In diesem Jahr wird die Gesellschaft neun CS100 erhalten, die nächste Maschine im August. Die lettische Air Baltic hingegen ist Erstbetreiber der längeren CS300 und wird das erste Flugzeug im September erhalten. Swiss installiert 125 Sitze mit 76,2 Zentimeter (30 Zoll) Abstand in einer 2+3-Konfiguration in ihren CS100, während sie in der CS300 insgesamt 145 Passagiere unterbringen wird. Das Flugzeug, das von außen ziemlich kompakt wirkt, strahlt innen die Atmosphäre eines Großraumjets aus, wie die FLUG REVUE auf einem Rundflug mit der ersten Serienmaschine von Zürich über die Alpen erleben konnte. Dazu tragen die vergleichsweise großen Fenster und die ausgewachsene Kabinenhöhe von 2,11 Metern bei. Swiss hat sich für intelligent gestaltete Sitze des deutschen Herstellers ZIM entschieden, der auch für die Premium-Economy-Class-Bestuhlung auf Lufthansa-Langstrecken verantwortlich zeichnet. Die Sitze sind mit elegantem, braunem Leder bezogen, die Kopfstützen sind allerdings nicht verstellbar.
Mehr Komfort durch mehr Raum in der Kabine
Der Klapptisch an jedem Sitz ist auf innovative Weise nur mit einem einzigen Arm in der Mitte verankert. Zwei kleine, mit einem Netz versehene Sitztaschen zu beiden Seiten der Tischstütze eignen sich gut etwa für das Unterbringen einer Wasserflasche. Die sogenannten Slim-line-Sitze und der Abstand von großzügigen 30 Zoll sind auch für größer gewachsene Passagiere komfortabel. Der Mittelsitz ist angenehmerweise gut einen Zentimeter breiter als die anderen. Die innovativste Neuerung in der Swiss-CS100-Kabine jedoch sind die Minibildschirme, die sich über jeder Sitzgruppe in dem Servicemodul über den Köpfen befinden, also je zwei pro Sitzreihe. Ein gelungener Kompromiss zwischen individuellen Bildschirmen in den Rückenlehnen, wie man sie in Langstreckenflugzeugen findet, und der unbeliebten, über den Köpfen ausklappbaren Variante nur alle paar Reihen.
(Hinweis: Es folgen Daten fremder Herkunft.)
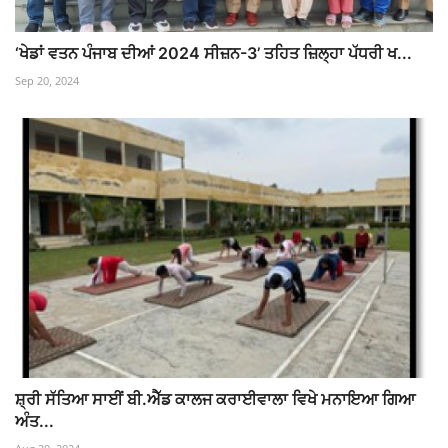
‘ਖੇਡਾਂ ਵਤਨ ਪੰਜਾਬ ਦੀਆਂ 2024 ਸੀਜ਼ਨ-3’ ਤਹਿਤ ਜ਼ਿਲ੍ਹਾ ਪੱਧਰੀ ਖ...
Sep 20, 2024
ਸ਼੍ਰੀ ਸੱਤਿਆ ਸਾਈਂ ਬੀ.ਐੱਡ ਕਾਲਜ ਕਰਾਈਵਾਲਾ ਵਿਖੇ ਮਨਾਇਆ ਗਿਆ
ਅੰਤ...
Sie werden bei Swiss nicht für Bordunterhaltung genutzt, sondern vor dem Start für das Sicherheitsbriefing sowie für die interaktive Flugkarte während des gesamten Flugs. Die beeindruckend dimensionierten Fenster – sie sind ganze 50 Prozent größer als die in der A320 – sorgen dank des entsprechend großen Lichteinfalls für eine angenehme Atmosphäre. Eindrucksvoll sind auch die geringe Geräuschentwicklung an Bord und die immense Schubkraft der „PurePower“- PW1500-Triebwerke, die vor allem beim Start deutlich zu spüren ist.
Passagiere können sich also über komfortables Reisen mit dieser neuesten Airliner-Generation freuen, ähnlich dem in einer Boeing 787 oder einem Airbus A350. Nur dass dies jetzt zum ersten Mal auch auf Kurz- und Mittelstrecken verfügbar ist.